◆ **Task prompt**
Line by line, give the data again exactly as it appears, but without pictures.

[Document images with source code]

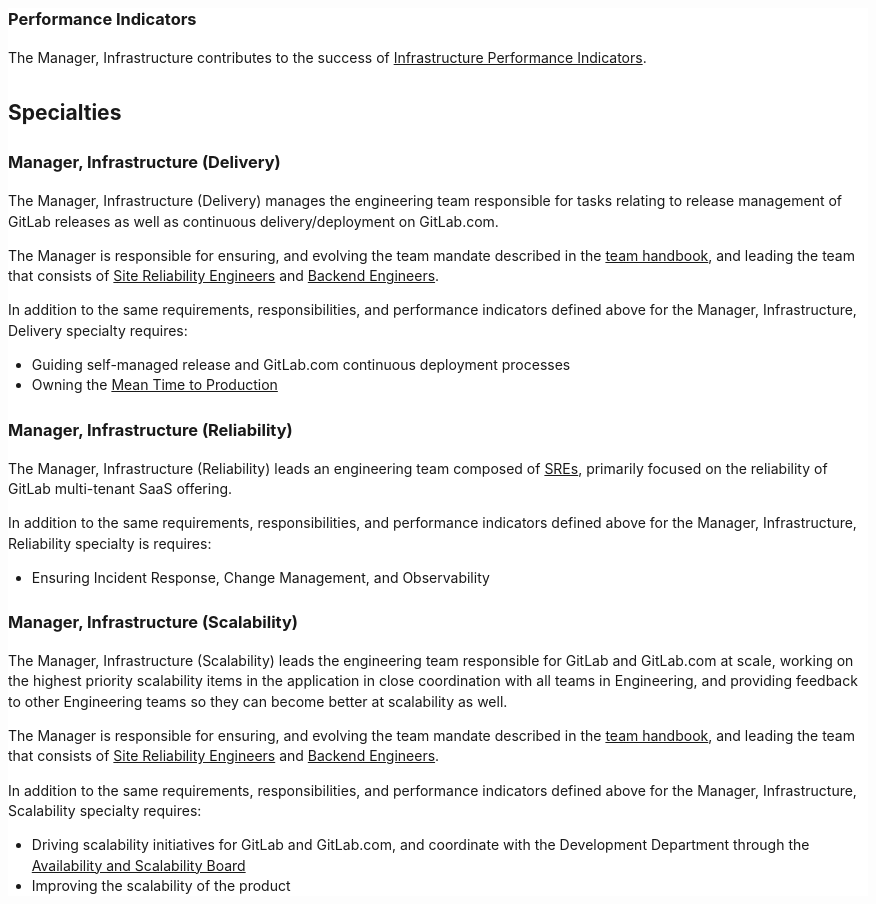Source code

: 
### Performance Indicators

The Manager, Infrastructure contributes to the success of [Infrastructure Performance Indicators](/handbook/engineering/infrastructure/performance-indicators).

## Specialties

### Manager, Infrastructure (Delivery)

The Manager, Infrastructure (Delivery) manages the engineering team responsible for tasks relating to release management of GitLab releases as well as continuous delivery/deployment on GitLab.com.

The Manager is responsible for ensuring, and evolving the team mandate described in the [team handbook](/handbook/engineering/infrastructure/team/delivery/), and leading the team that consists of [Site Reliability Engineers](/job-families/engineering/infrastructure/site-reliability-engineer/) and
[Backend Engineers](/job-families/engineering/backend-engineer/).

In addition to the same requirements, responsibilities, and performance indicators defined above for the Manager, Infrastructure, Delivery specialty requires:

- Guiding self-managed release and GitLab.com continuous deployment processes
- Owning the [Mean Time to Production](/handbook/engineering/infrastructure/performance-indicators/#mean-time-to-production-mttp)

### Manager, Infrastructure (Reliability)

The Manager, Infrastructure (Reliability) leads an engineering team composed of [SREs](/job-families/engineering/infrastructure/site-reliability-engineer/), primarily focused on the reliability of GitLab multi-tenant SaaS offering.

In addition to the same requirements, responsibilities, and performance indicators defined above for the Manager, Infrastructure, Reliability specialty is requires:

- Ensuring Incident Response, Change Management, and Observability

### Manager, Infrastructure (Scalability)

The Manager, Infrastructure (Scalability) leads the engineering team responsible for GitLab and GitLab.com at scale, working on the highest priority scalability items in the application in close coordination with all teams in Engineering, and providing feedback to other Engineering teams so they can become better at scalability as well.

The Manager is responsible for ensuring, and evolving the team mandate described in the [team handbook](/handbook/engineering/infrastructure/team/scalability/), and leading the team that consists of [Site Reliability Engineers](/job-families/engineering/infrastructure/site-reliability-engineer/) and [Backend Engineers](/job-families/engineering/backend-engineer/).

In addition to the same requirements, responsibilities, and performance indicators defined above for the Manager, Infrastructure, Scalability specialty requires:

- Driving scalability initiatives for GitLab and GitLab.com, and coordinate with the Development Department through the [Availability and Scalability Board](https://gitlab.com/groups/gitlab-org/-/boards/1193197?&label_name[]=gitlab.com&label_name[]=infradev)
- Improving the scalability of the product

◆ **Result of this task**
Source code

: 
### Performance Indicators

The Manager, Infrastructure contributes to the success of [Infrastructure Performance Indicators](/handbook/engineering/infrastructure/performance-indicators).

## Specialties

### Manager, Infrastructure (Delivery)

The Manager, Infrastructure (Delivery) manages the engineering team responsible for tasks relating to release management of GitLab releases as well as continuous delivery/deployment on GitLab.com.

The Manager is responsible for ensuring, and evolving the team mandate described in the [team handbook](/handbook/engineering/infrastructure/team/delivery/), and leading the team that consists of [Site Reliability Engineers](/job-families/engineering/infrastructure/site-reliability-engineer/) and
[Backend Engineers](/job-families/engineering/backend-engineer/).

In addition to the same requirements, responsibilities, and performance indicators defined above for the Manager, Infrastructure, Delivery specialty requires:

- Guiding self-managed release and GitLab.com continuous deployment processes
- Owning the [Mean Time to Production](/handbook/engineering/infrastructure/performance-indicators/#mean-time-to-production-mttp)

### Manager, Infrastructure (Reliability)

The Manager, Infrastructure (Reliability) leads an engineering team composed of [SREs](/job-families/engineering/infrastructure/site-reliability-engineer/), primarily focused on the reliability of GitLab multi-tenant SaaS offering.

In addition to the same requirements, responsibilities, and performance indicators defined above for the Manager, Infrastructure, Reliability specialty is requires:

- Ensuring Incident Response, Change Management, and Observability

### Manager, Infrastructure (Scalability)

The Manager, Infrastructure (Scalability) leads the engineering team responsible for GitLab and GitLab.com at scale, working on the highest priority scalability items in the application in close coordination with all teams in Engineering, and providing feedback to other Engineering teams so they can become better at scalability as well.

The Manager is responsible for ensuring, and evolving the team mandate described in the [team handbook](/handbook/engineering/infrastructure/team/scalability/), and leading the team that consists of [Site Reliability Engineers](/job-families/engineering/infrastructure/site-reliability-engineer/) and [Backend Engineers](/job-families/engineering/backend-engineer/).

In addition to the same requirements, responsibilities, and performance indicators defined above for the Manager, Infrastructure, Scalability specialty requires:

- Driving scalability initiatives for GitLab and GitLab.com, and coordinate with the Development Department through the [Availability and Scalability Board](https://gitlab.com/groups/gitlab-org/-/boards/1193197?&label_name[]=gitlab.com&label_name[]=infradev)
- Improving the scalability of the product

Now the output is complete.